◆ **TEXTO EM ESTUDO**:
04/10/2013 13:23 - Política
04/10/2013 13:23 - Política
Os quase 20 milhões de votos obtidos na última eleição para presidente não foram suficientes para garantir à ex-senadora Marina Silva a criação de um novo partido. O Rede Sustentabilidade teve o registro negado nessa quinta-feira pelo Tribunal Superior Eleitoral por não ter conseguido as quatrocentas e noventa e duas mil assinaturas mínimas necessárias.
O cientista político João Paulo Peixoto, professor da Universidade de Brasília, considerou estranho o fato de a ex-senadora pelo Acre não ter tido sucesso na criação da nova legenda, apesar do capital político que carrega consigo e da imagem conhecida nacionalmente, ao passo que um ex-vereador de Goiás conseguiu o registro do recém-criado Pros, Partido Republicano da Ordem Social.
Entretanto, ele critica o grande número de legendas no Brasil. João Paulo Peixoto avalia que 32 partidos é algo dispensável para um bom funcionamento da democracia.
"Ao contrário, eu acho que é prejudicial ao funcionamento do sistema político, na medida em que dificulta e muito o diálogo do eleitor com o partido. Como é que se pode ter 32 legendas para o eleitor escolher, com base no programa, na ideologia, para exercer conscientemente o seu voto?"
Além do Pros, o Tribunal Superior Eleitoral aprovou há poucos dias a criação do partido Solidariedade, liderado pelo deputado federal Paulo Pereira da Silva, de São Paulo, que estava no PDT.
Em mais uma tentativa de inibir a proliferação de legendas e o troca-troca partidário, o deputado Chico Alencar, do Psol do Rio de Janeiro, apresentou um projeto de lei (PL 6501/13) para que o detentor de mandato eletivo tenha que se justificar ao tribunal eleitoral quando quiser se desfiliar do partido político. Segundo a proposta, válida para os detentores de mandato legislativo - senador, deputado federal, deputado estadual, vereador e deputado distrital - deverão apresentar justificativa apontando as razões programáticas da desfiliação, no prazo de 10 dias. Quem desrespeitar a lei fica sujeito ao pagamento de multa de 10 salários mínimos. Por sua vez, os tribunais eleitorais deverão dar publicidade aos fatos. De acordo com Chico Alencar, o objetivo é garantir que o eleitorado saiba as razões pelas quais o seu representante se desfiliou do partido político pelo qual foi eleito.

◆ **TAREFAS**:
(a) Responda com base na notícia sobre a Rede Sustentabilidade:
(i) Quantas assinaturas eram necessárias, no mínimo, para o registro do partido?
(ii) Quantos partidos existem no Brasil, segundo o cientista político citado?
(iii) Qual multa o projeto de Chico Alencar prevê para quem desrespeitar a lei?
(b) Reproduza da notícia sobre a Rede Sustentabilidade tudo o que vai desde "O cientista político" até "funcionamento da democracia.", sem alterar nada.

◆ **DADOS PARA REVISÃO**:
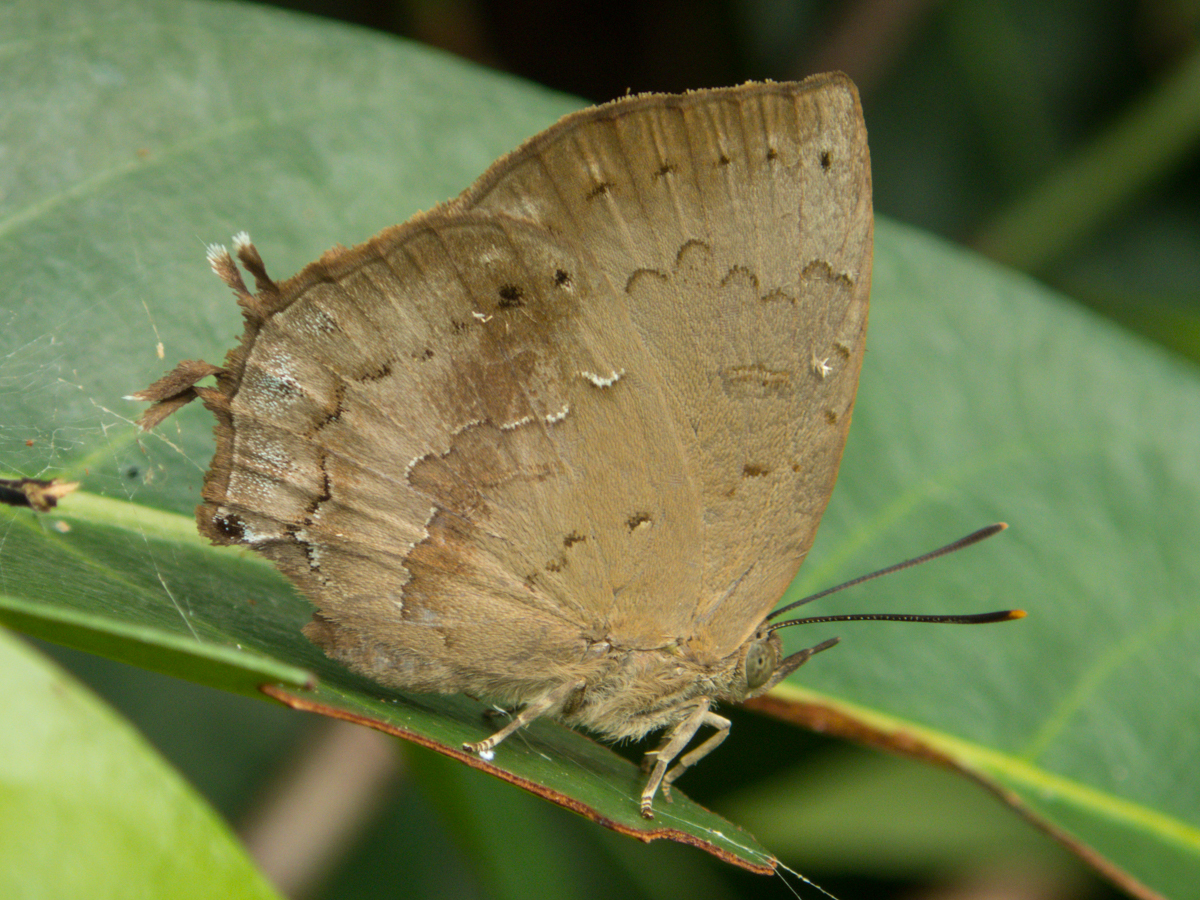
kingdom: Animalia
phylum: Arthropoda
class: Insecta
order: Lepidoptera
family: Lycaenidae
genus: Surendra
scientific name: Surendra vivarna
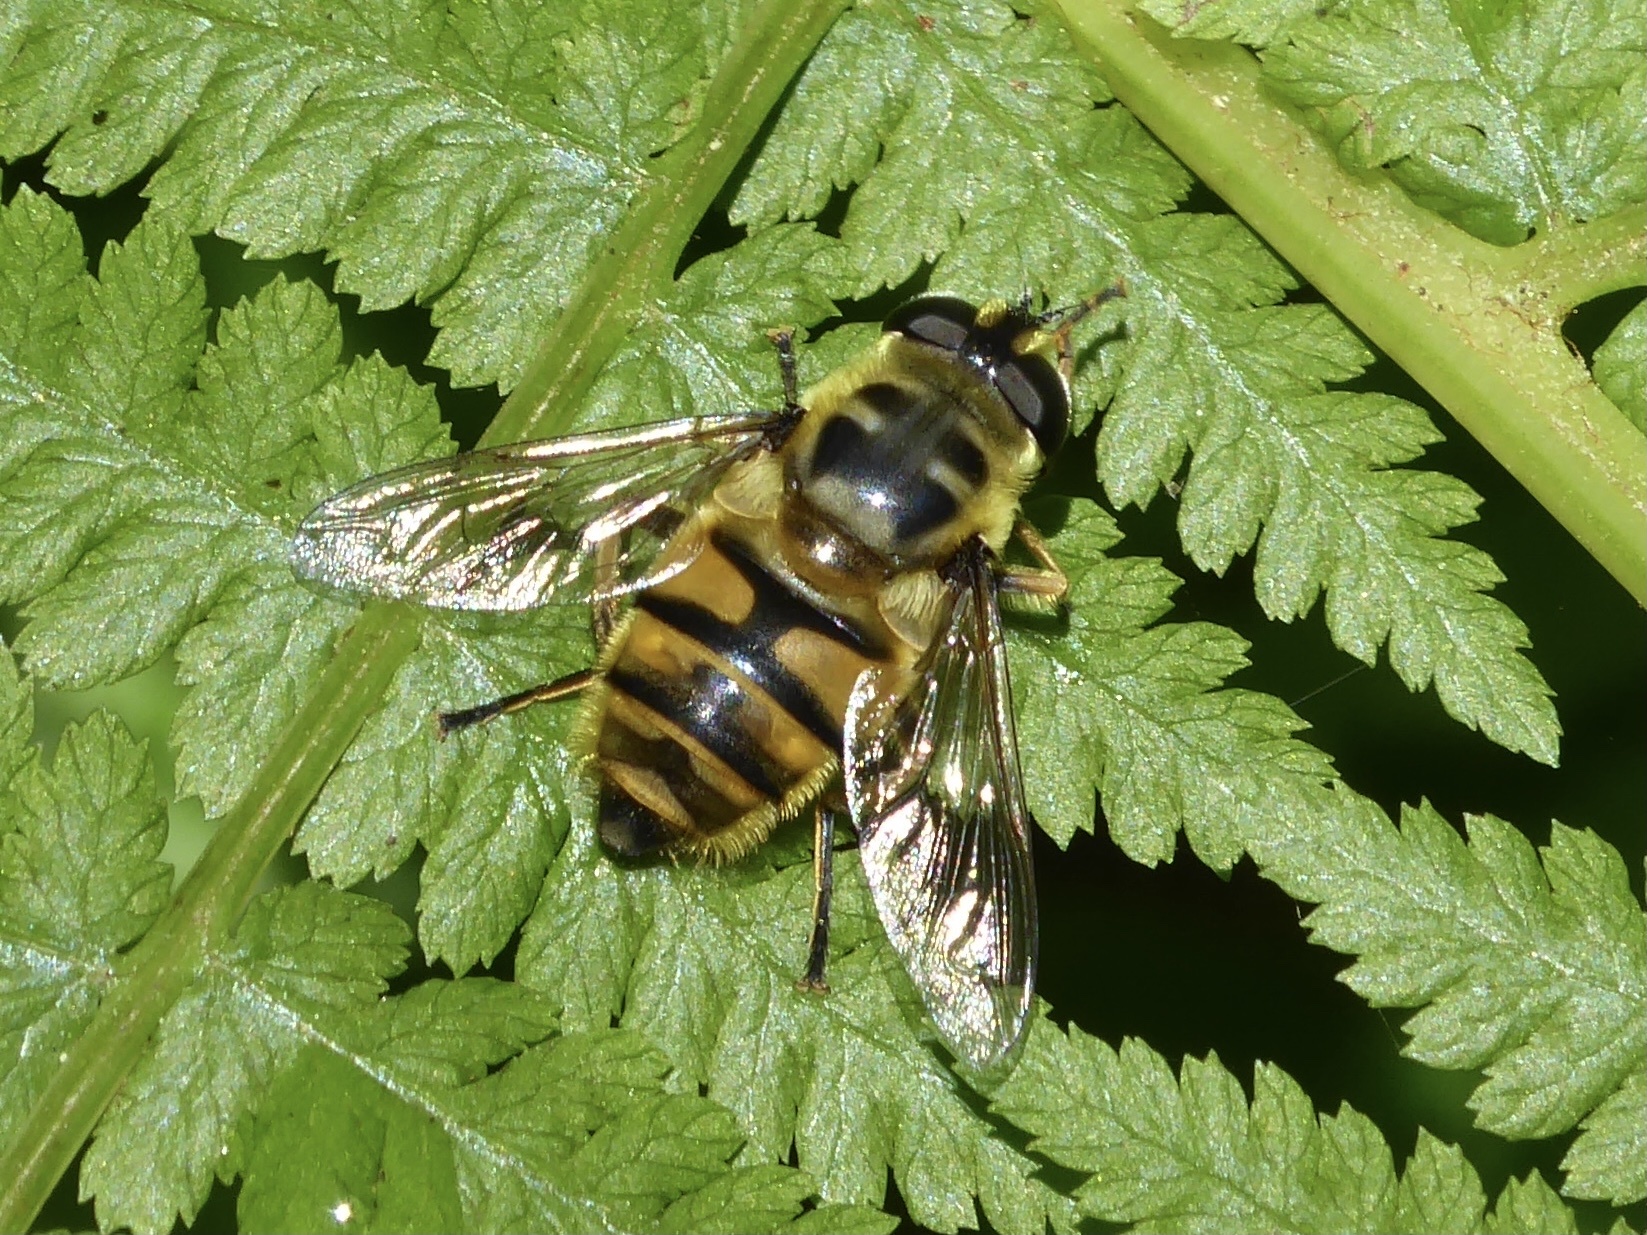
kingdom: Animalia
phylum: Arthropoda
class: Insecta
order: Diptera
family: Syrphidae
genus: Myathropa
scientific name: Myathropa florea
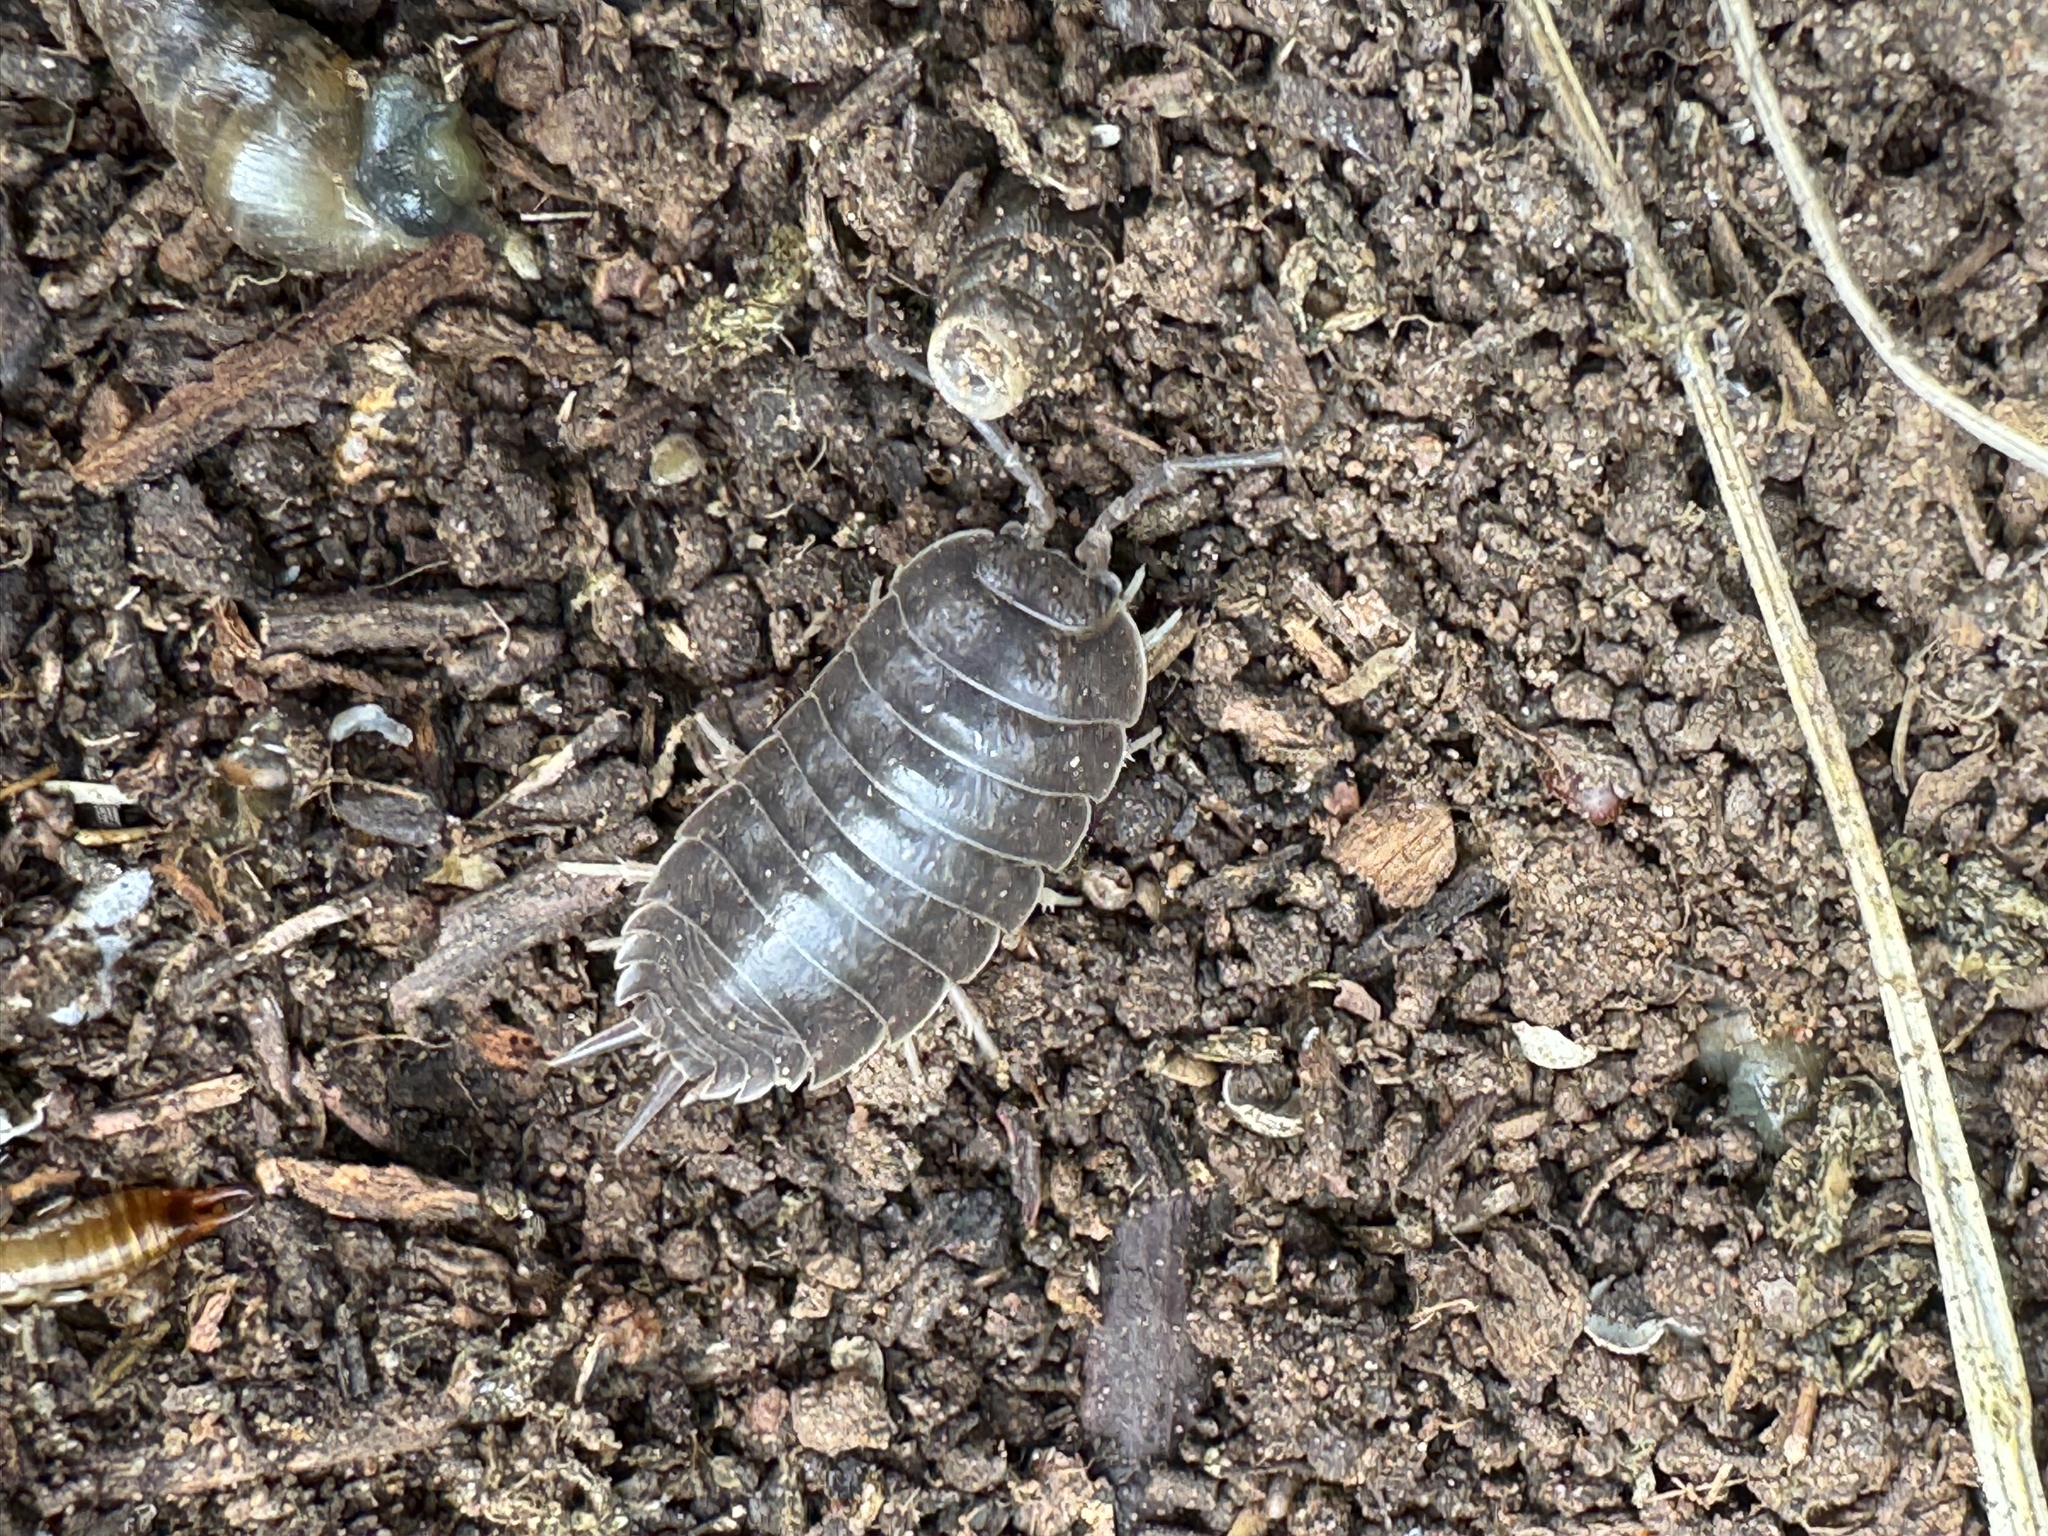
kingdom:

◆ **RESPOSTAS POR ITEM**:
(a)
(i) Quatrocentas e noventa e duas mil assinaturas.
(ii) 32 partidos.
(iii) Multa de 10 salários mínimos.

(b)
O cientista político João Paulo Peixoto, professor da Universidade de Brasília, considerou estranho o fato de a ex-senadora pelo Acre não ter tido sucesso na criação da nova legenda, apesar do capital político que carrega consigo e da imagem conhecida nacionalmente, ao passo que um ex-vereador de Goiás conseguiu o registro do recém-criado Pros, Partido Republicano da Ordem Social.
Entretanto, ele critica o grande número de legendas no Brasil. João Paulo Peixoto avalia que 32 partidos é algo dispensável para um bom funcionamento da democracia.